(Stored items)
BEGIN

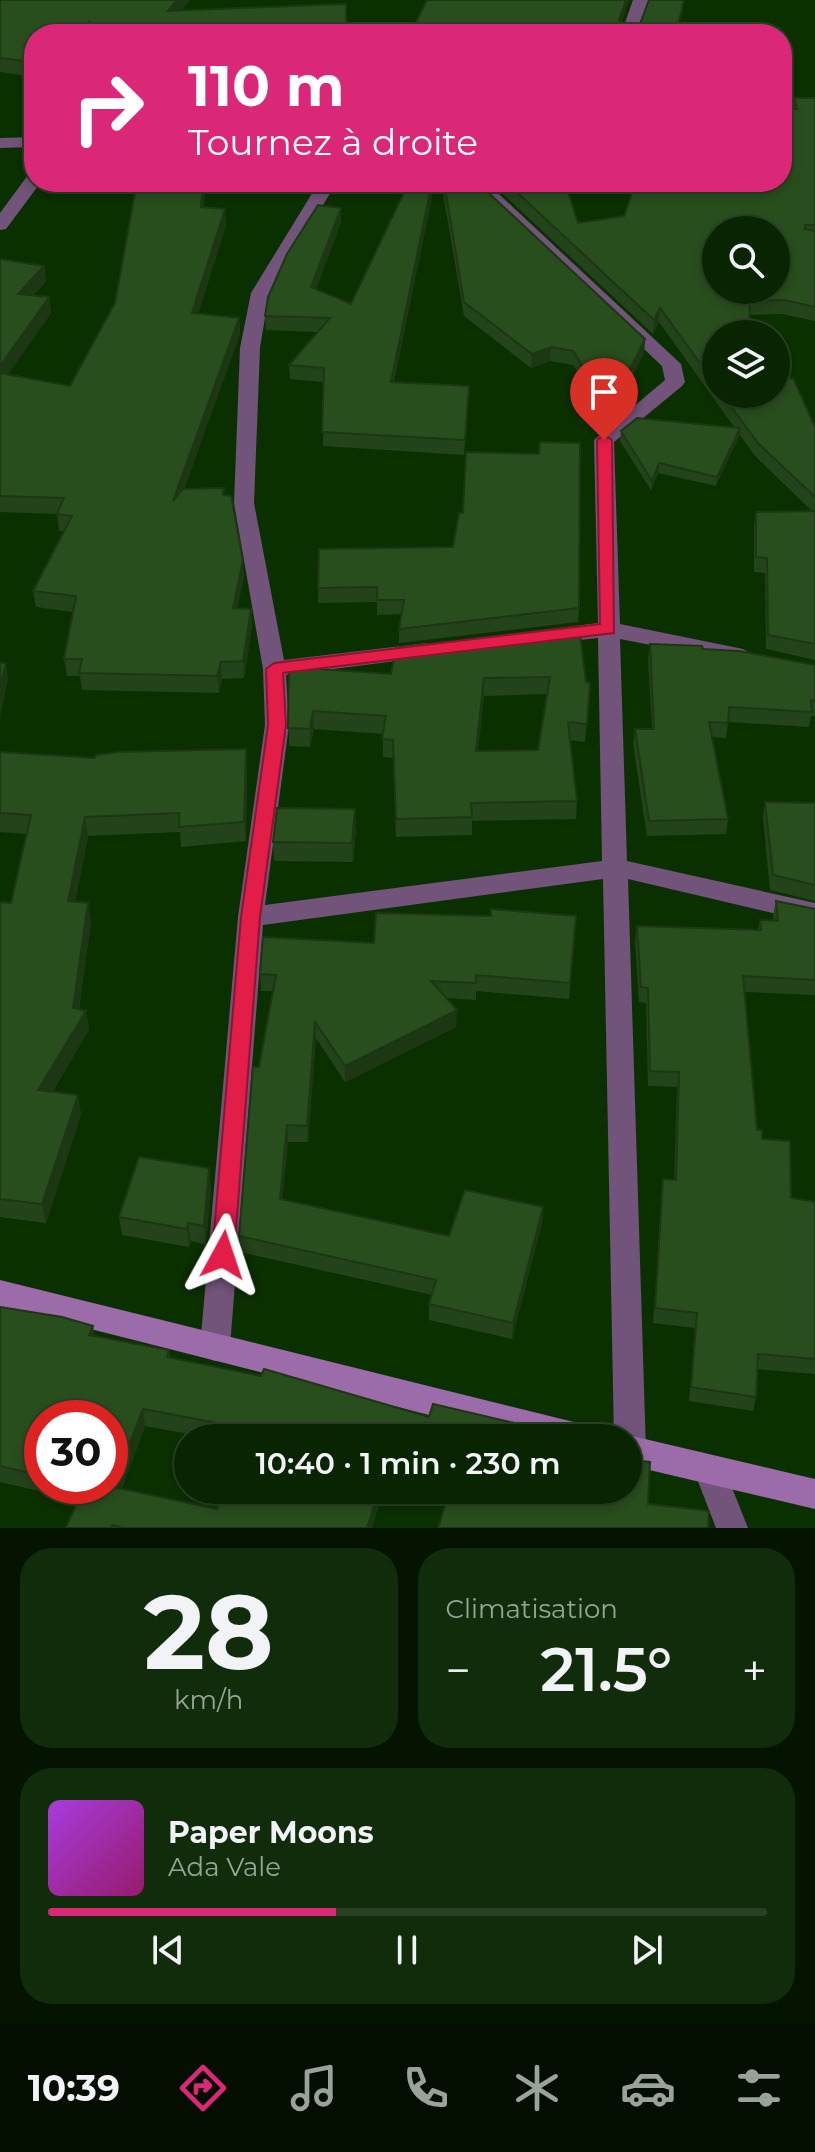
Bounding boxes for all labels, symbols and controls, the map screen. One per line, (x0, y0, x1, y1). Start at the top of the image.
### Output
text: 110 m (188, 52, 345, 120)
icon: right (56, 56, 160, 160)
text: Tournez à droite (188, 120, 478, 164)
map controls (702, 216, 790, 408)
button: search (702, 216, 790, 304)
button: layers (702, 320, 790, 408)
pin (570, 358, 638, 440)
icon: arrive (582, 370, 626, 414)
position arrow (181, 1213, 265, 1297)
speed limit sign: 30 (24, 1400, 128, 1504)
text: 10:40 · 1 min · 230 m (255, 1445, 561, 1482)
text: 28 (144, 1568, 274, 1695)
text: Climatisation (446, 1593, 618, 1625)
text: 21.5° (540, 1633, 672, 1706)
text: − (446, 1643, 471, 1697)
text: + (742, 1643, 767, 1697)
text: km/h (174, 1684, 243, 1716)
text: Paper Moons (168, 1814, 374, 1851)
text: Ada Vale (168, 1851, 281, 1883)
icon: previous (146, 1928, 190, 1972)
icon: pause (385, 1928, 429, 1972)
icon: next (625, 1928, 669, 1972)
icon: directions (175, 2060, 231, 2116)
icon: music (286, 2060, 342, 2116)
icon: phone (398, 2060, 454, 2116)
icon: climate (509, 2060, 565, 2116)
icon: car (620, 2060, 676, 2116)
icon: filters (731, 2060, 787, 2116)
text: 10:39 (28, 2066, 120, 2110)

END

**Problem to work on**
The answer must be an exact copy of every record above, minus the pictures.

**Answer to this task**
Bounding boxes for all labels, symbols and controls, the map screen. One per line, (x0, y0, x1, y1). Start at the top of the image.
### Output
text: 110 m (188, 52, 345, 120)
icon: right (56, 56, 160, 160)
text: Tournez à droite (188, 120, 478, 164)
map controls (702, 216, 790, 408)
button: search (702, 216, 790, 304)
button: layers (702, 320, 790, 408)
pin (570, 358, 638, 440)
icon: arrive (582, 370, 626, 414)
position arrow (181, 1213, 265, 1297)
speed limit sign: 30 (24, 1400, 128, 1504)
text: 10:40 · 1 min · 230 m (255, 1445, 561, 1482)
text: 28 (144, 1568, 274, 1695)
text: Climatisation (446, 1593, 618, 1625)
text: 21.5° (540, 1633, 672, 1706)
text: − (446, 1643, 471, 1697)
text: + (742, 1643, 767, 1697)
text: km/h (174, 1684, 243, 1716)
text: Paper Moons (168, 1814, 374, 1851)
text: Ada Vale (168, 1851, 281, 1883)
icon: previous (146, 1928, 190, 1972)
icon: pause (385, 1928, 429, 1972)
icon: next (625, 1928, 669, 1972)
icon: directions (175, 2060, 231, 2116)
icon: music (286, 2060, 342, 2116)
icon: phone (398, 2060, 454, 2116)
icon: climate (509, 2060, 565, 2116)
icon: car (620, 2060, 676, 2116)
icon: filters (731, 2060, 787, 2116)
text: 10:39 (28, 2066, 120, 2110)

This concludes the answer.